Write the material out again, line by line, exactly as it is.
*** Data in this exercise Section Begins ***
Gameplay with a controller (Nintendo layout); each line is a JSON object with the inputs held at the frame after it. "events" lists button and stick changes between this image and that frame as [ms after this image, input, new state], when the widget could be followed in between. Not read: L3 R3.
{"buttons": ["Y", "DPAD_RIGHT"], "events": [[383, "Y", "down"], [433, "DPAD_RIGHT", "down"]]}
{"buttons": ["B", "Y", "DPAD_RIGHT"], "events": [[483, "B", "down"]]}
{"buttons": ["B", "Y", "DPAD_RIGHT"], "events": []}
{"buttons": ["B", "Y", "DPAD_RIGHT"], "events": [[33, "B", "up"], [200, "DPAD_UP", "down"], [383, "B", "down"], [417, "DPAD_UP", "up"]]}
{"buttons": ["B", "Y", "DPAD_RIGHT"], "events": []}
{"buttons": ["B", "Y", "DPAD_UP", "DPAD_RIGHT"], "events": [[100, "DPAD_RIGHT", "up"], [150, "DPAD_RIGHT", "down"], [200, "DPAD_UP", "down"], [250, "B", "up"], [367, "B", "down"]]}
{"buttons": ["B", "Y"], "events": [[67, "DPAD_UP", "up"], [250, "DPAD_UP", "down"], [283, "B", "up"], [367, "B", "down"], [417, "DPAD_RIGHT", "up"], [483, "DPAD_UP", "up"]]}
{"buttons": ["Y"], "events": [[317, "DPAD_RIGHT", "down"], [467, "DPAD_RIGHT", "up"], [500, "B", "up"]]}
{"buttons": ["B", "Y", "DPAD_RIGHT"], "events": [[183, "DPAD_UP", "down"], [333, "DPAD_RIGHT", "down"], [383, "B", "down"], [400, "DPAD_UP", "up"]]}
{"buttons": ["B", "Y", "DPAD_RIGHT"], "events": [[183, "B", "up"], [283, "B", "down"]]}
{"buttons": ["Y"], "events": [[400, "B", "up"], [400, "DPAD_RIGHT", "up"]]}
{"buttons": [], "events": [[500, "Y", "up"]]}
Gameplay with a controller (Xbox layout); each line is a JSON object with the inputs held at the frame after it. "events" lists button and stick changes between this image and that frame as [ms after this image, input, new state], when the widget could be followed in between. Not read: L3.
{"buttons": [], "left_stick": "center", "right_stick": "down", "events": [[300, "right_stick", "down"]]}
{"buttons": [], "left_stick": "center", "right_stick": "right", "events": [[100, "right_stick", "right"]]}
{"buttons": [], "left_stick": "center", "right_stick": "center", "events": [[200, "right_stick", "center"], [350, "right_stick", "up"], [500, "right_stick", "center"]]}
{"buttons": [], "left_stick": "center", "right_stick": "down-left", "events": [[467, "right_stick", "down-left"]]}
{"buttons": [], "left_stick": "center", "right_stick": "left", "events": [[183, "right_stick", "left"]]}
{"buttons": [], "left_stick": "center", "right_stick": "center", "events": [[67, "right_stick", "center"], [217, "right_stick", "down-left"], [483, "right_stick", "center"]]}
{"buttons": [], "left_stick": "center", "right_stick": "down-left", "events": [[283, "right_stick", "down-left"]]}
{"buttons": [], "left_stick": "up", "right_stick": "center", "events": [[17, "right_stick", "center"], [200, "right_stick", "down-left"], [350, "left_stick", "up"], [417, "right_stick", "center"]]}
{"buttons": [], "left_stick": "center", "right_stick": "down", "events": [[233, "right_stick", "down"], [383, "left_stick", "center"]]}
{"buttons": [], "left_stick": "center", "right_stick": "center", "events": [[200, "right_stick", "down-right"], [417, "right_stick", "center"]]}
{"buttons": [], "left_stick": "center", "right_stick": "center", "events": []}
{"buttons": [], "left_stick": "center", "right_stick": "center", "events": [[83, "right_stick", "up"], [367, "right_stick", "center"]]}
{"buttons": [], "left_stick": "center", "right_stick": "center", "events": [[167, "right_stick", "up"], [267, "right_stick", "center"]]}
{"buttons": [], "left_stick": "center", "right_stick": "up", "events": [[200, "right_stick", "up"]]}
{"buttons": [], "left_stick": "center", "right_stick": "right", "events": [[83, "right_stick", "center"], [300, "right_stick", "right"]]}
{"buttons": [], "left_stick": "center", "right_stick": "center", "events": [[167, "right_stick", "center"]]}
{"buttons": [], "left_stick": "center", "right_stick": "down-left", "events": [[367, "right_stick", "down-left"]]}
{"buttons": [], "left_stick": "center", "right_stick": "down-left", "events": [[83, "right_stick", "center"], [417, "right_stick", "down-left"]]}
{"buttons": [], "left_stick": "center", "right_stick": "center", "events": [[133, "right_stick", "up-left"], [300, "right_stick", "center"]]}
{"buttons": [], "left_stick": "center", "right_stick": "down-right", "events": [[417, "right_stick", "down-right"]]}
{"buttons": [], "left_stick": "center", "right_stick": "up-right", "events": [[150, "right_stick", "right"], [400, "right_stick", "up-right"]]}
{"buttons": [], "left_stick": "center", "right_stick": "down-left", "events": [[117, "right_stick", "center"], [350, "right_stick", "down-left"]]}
*** Data in this exercise Section Ends ***
Finished task:
Gameplay with a controller (Nintendo layout); each line is a JSON object with the inputs held at the frame after it. "events" lists button and stick changes between this image and that frame as [ms after this image, input, new state], when the widget could be followed in between. Not read: L3 R3.
{"buttons": ["Y", "DPAD_RIGHT"], "events": [[383, "Y", "down"], [433, "DPAD_RIGHT", "down"]]}
{"buttons": ["B", "Y", "DPAD_RIGHT"], "events": [[483, "B", "down"]]}
{"buttons": ["B", "Y", "DPAD_RIGHT"], "events": []}
{"buttons": ["B", "Y", "DPAD_RIGHT"], "events": [[33, "B", "up"], [200, "DPAD_UP", "down"], [383, "B", "down"], [417, "DPAD_UP", "up"]]}
{"buttons": ["B", "Y", "DPAD_RIGHT"], "events": []}
{"buttons": ["B", "Y", "DPAD_UP", "DPAD_RIGHT"], "events": [[100, "DPAD_RIGHT", "up"], [150, "DPAD_RIGHT", "down"], [200, "DPAD_UP", "down"], [250, "B", "up"], [367, "B", "down"]]}
{"buttons": ["B", "Y"], "events": [[67, "DPAD_UP", "up"], [250, "DPAD_UP", "down"], [283, "B", "up"], [367, "B", "down"], [417, "DPAD_RIGHT", "up"], [483, "DPAD_UP", "up"]]}
{"buttons": ["Y"], "events": [[317, "DPAD_RIGHT", "down"], [467, "DPAD_RIGHT", "up"], [500, "B", "up"]]}
{"buttons": ["B", "Y", "DPAD_RIGHT"], "events": [[183, "DPAD_UP", "down"], [333, "DPAD_RIGHT", "down"], [383, "B", "down"], [400, "DPAD_UP", "up"]]}
{"buttons": ["B", "Y", "DPAD_RIGHT"], "events": [[183, "B", "up"], [283, "B", "down"]]}
{"buttons": ["Y"], "events": [[400, "B", "up"], [400, "DPAD_RIGHT", "up"]]}
{"buttons": [], "events": [[500, "Y", "up"]]}
Gameplay with a controller (Xbox layout); each line is a JSON object with the inputs held at the frame after it. "events" lists button and stick changes between this image and that frame as [ms after this image, input, new state], when the widget could be followed in between. Not read: L3.
{"buttons": [], "left_stick": "center", "right_stick": "down", "events": [[300, "right_stick", "down"]]}
{"buttons": [], "left_stick": "center", "right_stick": "right", "events": [[100, "right_stick", "right"]]}
{"buttons": [], "left_stick": "center", "right_stick": "center", "events": [[200, "right_stick", "center"], [350, "right_stick", "up"], [500, "right_stick", "center"]]}
{"buttons": [], "left_stick": "center", "right_stick": "down-left", "events": [[467, "right_stick", "down-left"]]}
{"buttons": [], "left_stick": "center", "right_stick": "left", "events": [[183, "right_stick", "left"]]}
{"buttons": [], "left_stick": "center", "right_stick": "center", "events": [[67, "right_stick", "center"], [217, "right_stick", "down-left"], [483, "right_stick", "center"]]}
{"buttons": [], "left_stick": "center", "right_stick": "down-left", "events": [[283, "right_stick", "down-left"]]}
{"buttons": [], "left_stick": "up", "right_stick": "center", "events": [[17, "right_stick", "center"], [200, "right_stick", "down-left"], [350, "left_stick", "up"], [417, "right_stick", "center"]]}
{"buttons": [], "left_stick": "center", "right_stick": "down", "events": [[233, "right_stick", "down"], [383, "left_stick", "center"]]}
{"buttons": [], "left_stick": "center", "right_stick": "center", "events": [[200, "right_stick", "down-right"], [417, "right_stick", "center"]]}
{"buttons": [], "left_stick": "center", "right_stick": "center", "events": []}
{"buttons": [], "left_stick": "center", "right_stick": "center", "events": [[83, "right_stick", "up"], [367, "right_stick", "center"]]}
{"buttons": [], "left_stick": "center", "right_stick": "center", "events": [[167, "right_stick", "up"], [267, "right_stick", "center"]]}
{"buttons": [], "left_stick": "center", "right_stick": "up", "events": [[200, "right_stick", "up"]]}
{"buttons": [], "left_stick": "center", "right_stick": "right", "events": [[83, "right_stick", "center"], [300, "right_stick", "right"]]}
{"buttons": [], "left_stick": "center", "right_stick": "center", "events": [[167, "right_stick", "center"]]}
{"buttons": [], "left_stick": "center", "right_stick": "down-left", "events": [[367, "right_stick", "down-left"]]}
{"buttons": [], "left_stick": "center", "right_stick": "down-left", "events": [[83, "right_stick", "center"], [417, "right_stick", "down-left"]]}
{"buttons": [], "left_stick": "center", "right_stick": "center", "events": [[133, "right_stick", "up-left"], [300, "right_stick", "center"]]}
{"buttons": [], "left_stick": "center", "right_stick": "down-right", "events": [[417, "right_stick", "down-right"]]}
{"buttons": [], "left_stick": "center", "right_stick": "up-right", "events": [[150, "right_stick", "right"], [400, "right_stick", "up-right"]]}
{"buttons": [], "left_stick": "center", "right_stick": "down-left", "events": [[117, "right_stick", "center"], [350, "right_stick", "down-left"]]}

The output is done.